Robert M. Alter has been practicing psychotherapy for 22 years. His wife Jane is a clinical director at Harvard Medical School's Families and Addiction Program. Early on they write: "The psychological journey into oneself is ultimately a spiritual journey into the deepest part of oneself — the heart — which is where God dwells within us." The short essays here are organized around the following themes: past to present, the mind, meditation, the inner place, feelings, addictions, the two of us, and the journey. There is great wisdom in these pieces revealing a soulful understanding of psyche and spirit that only comes with age.

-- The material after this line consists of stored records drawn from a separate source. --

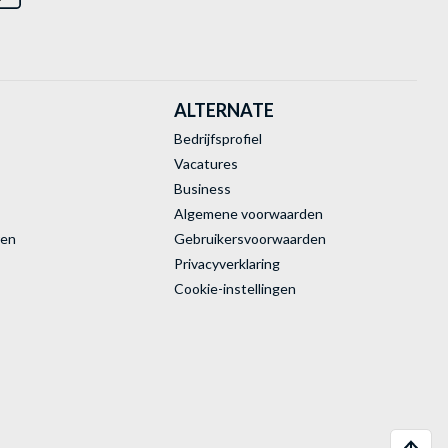
ALTERNATE
Bedrijfsprofiel
Vacatures
Business
Algemene voorwaarden
ren
Gebruikersvoorwaarden
Privacyverklaring
Cookie-instellingen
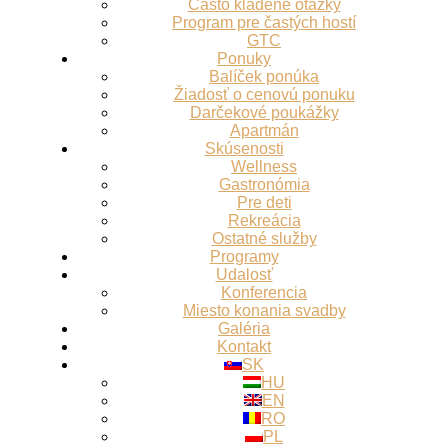
Často kladené otázky
Program pre častých hostí
GTC
Ponuky
Balíček ponúka
Žiadosť o cenovú ponuku
Darčekové poukážky
Apartmán
Skúsenosti
Wellness
Gastronómia
Pre deti
Rekreácia
Ostatné služby
Programy
Udalosť
Konferencia
Miesto konania svadby
Galéria
Kontakt
SK
HU
EN
RO
PL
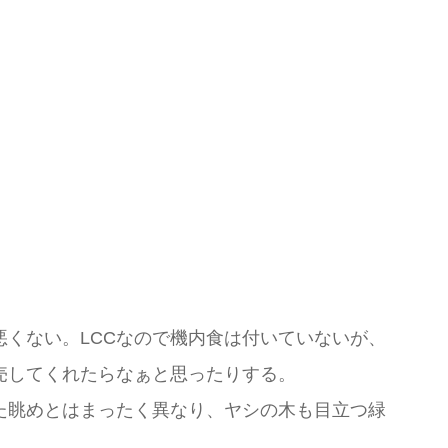
くない。LCCなので機内食は付いていないが、
売してくれたらなぁと思ったりする。
た眺めとはまったく異なり、ヤシの木も目立つ緑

The Alters, who are married, are especially insightful on marriage. They share a Jewish wedding ritual called "Seeing the Seventy Faces" where a couple experiences what it is like to recognize all the good and bad character qualities of their partner. They vow to love them all. No wonder the authors can, in another essay, define marriage as primarily a place to give help to each other.

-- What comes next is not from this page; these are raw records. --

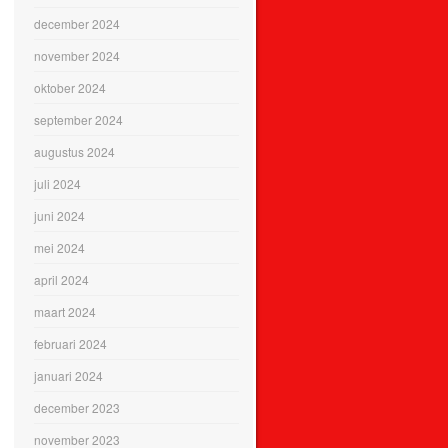
december 2024
november 2024
oktober 2024
september 2024
augustus 2024
juli 2024
juni 2024
mei 2024
april 2024
maart 2024
februari 2024
januari 2024
december 2023
november 2023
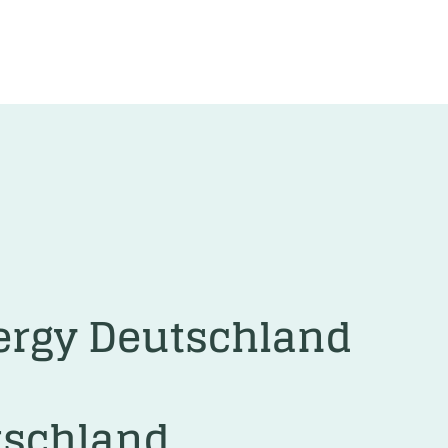
ergy Deutschland
tschland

In an essay titled "The Eyes of the Heart," the Alters suggest looking for the good in others as an antidote to the following tendency: "So many of the clients I see feel deep anger and cynicism about people. They summarily dismiss some for not meeting their expectations, and constantly put down others for their 'trivial' concerns and 'stupid' pursuits. In their anger and frustration, they do not see that they must change the way they see their fellow human beings if they are to release their own pain." The spiritual practices of openness, love, and compassion are the prescriptions for overcoming such negative feelings towards others.